FESTAS, BARES, RESTAURANTE. O QUE SÃO EVENTOS ''SUPERDISSIMINADORES''?

Locais fechados e lotados, com comida e bebida - estas são as características que aumentam o risco de disseminação do vírus. Mesmo com máscara e distância social. A única medida eficaz é evitar estes eventos.

Festas são eventos "super-contangiosos"                      © Lillian SUWANRUMPHA / AFP

Meses após o início do surto de coronavírus, já são bem conhecidas as precauções a tomar: usar máscara, manter a distância de dois metros de outras pessoas, lavar bem as mãos.

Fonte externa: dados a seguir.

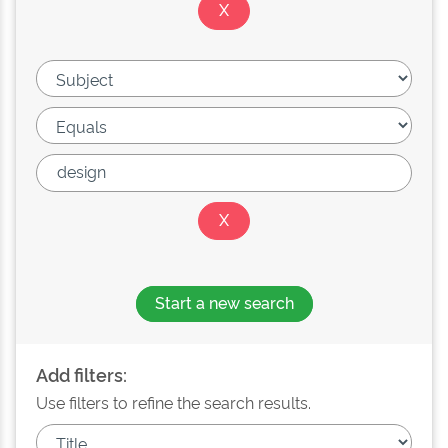
Start a new search
Add filters:
Use filters to refine the search results.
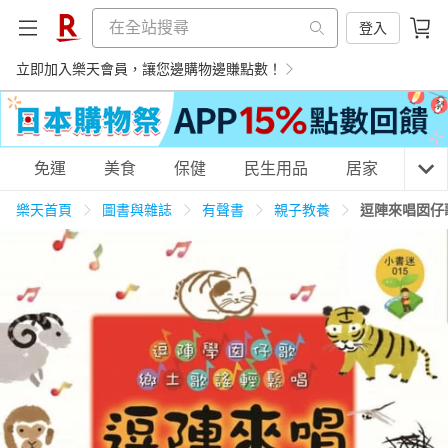
登入
立即加入樂天會員，讓您邊購物邊賺點數！
購物網分類
免運
美食
保健
民生用品
居家
3C
樂天首頁
圖書與雜誌
有聲書
親子教養
逗陣來唱囡仔
天天免運
美食蛋糕
養生保健
民生用品
居家生活
3C家電
運動休閒
親子玩具
女裝
男裝
化妝保養
情趣用品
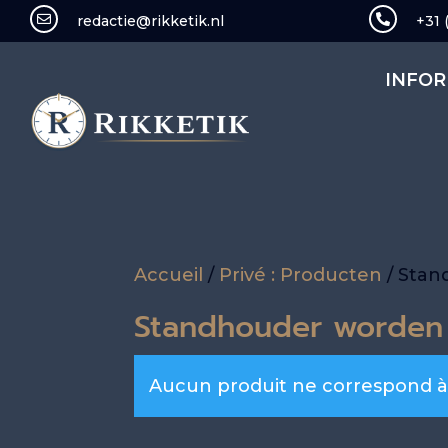

redactie@rikketik.nl

+31 
INFOR
Accueil
/
Privé : Producten
/ Sta
Standhouder worden
Aucun produit ne correspond à 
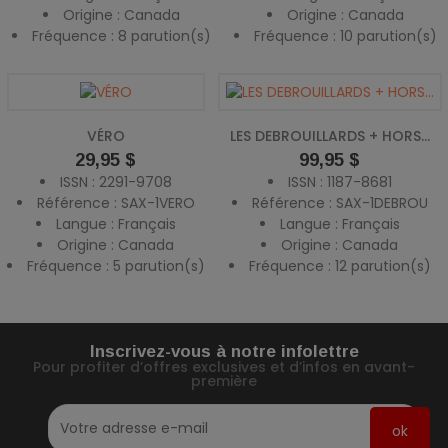
Origine : Canada
Origine : Canada
Fréquence : 8 parution(s)
Fréquence : 10 parution(s)
VÉRO
LES DEBROUILLARDS + HORS...
Prix
Prix
29,95 $
99,95 $
ISSN : 2291-9708
ISSN : 1187-8681
Référence : SAX-1VERO
Référence : SAX-1DEBROU
Langue : Français
Langue : Français
Origine : Canada
Origine : Canada
Fréquence : 5 parution(s)
Fréquence : 12 parution(s)
Inscrivez-vous à notre infolettre
Pour profiter d’offres exclusives et d’infos en avant-
première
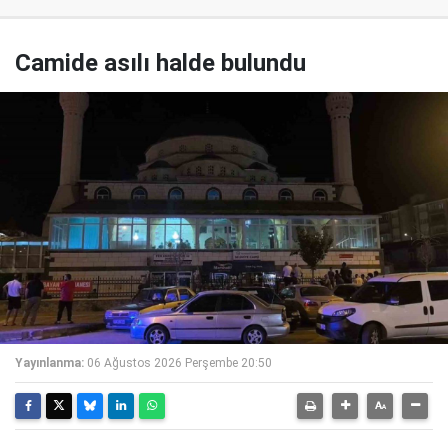
Camide asılı halde bulundu
Yayınlanma:
06 Ağustos 2026 Perşembe 20:50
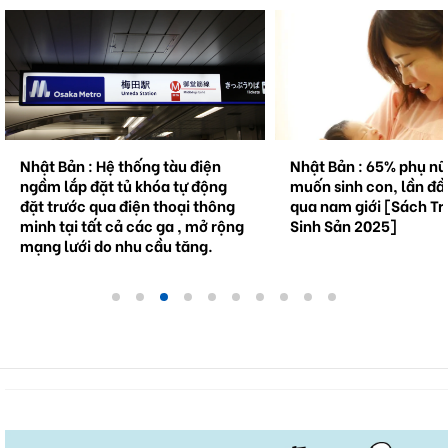
Nhật Bản : Hệ thống tàu điện
Nhật Bản : 65% phụ n
ngầm lắp đặt tủ khóa tự động
muốn sinh con, lần đầ
đặt trước qua điện thoại thông
qua nam giới [Sách Tr
minh tại tất cả các ga , mở rộng
Sinh Sản 2025]
mạng lưới do nhu cầu tăng.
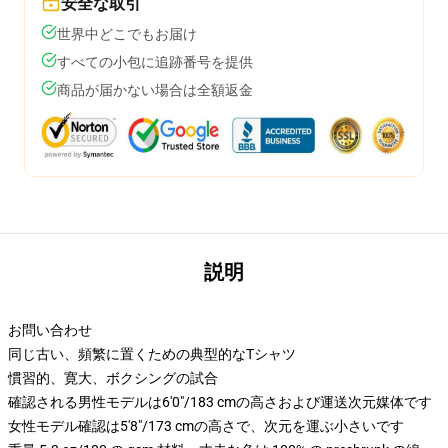
安全な取引
世界中どこでもお届け
すべての小包に追跡番号を提供
商品が届かない場合は全額返金
説明
お問い合わせ
同じ古い、頻繁に置くための典型的なTシャツ
慣習的、寛大、ボクシングの試合
確認される男性モデルは6'0"/183 cmの高さおよび運送次元媒体です
女性モデル確認は5'8"/173 cmの高さで、次元を運ぶ小さいです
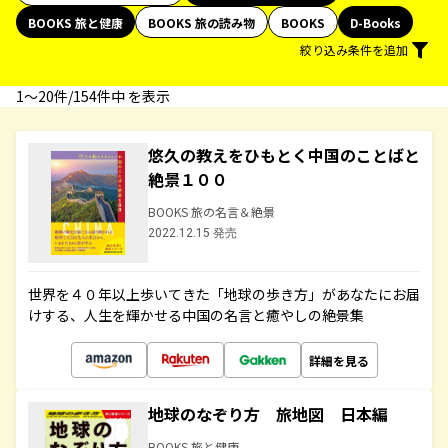
BOOKS 旅と健康
BOOKS 旅の読み物
BOOKS
D-Books
絞り込み条件を追加
1〜20件/154件中 を表示
悠久の教えをひもとく中国のことばと
絶景１００
BOOKS 旅の名言＆絶景
2022.12.15 発売
世界を４０年以上歩いてきた「地球の歩き方」があなたにお届
けする、人生を輝かせる中国の名言と癒やしの絶景集
詳細を見る
地球のなぞり方 旅地図 日本編
BOOKS 旅と健康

Apesar disto, as autoridades insistem em evitar os ajuntamentos e há atividades que continuam proibidas. Existe uma explicação: há eventos que são considerado "super-disseminadores" (superspreaders) pelos especialidades, pelo alto risco de contágio que implicam: festas de aniversário ou noitadas num bar, por exemplo - podem estar na origem de um grande número de casos de covid-19.

A BBC pediu a Abraar Karan, médico especialista em saúde pública da Harvard Medical School, que analisasse três casos diferentes desde que o surto de covid-19 começou os EUA para explicar como alguns eventos podem ser "superdisseminadores".

O que é um evento "superdisseminador"?

Num evento super-disseminador, o número de infeções transmitidas será desproporcionalmente alto em comparação com a transmissão geral, diz Karan. Além disso, esse risco pode ainda aumentar na presença de pessoas "super-disseminadoras", que transmitem sua infeção mais amplamente, por estarem em contacto com mais pessoas ou por emitirem mais vírus.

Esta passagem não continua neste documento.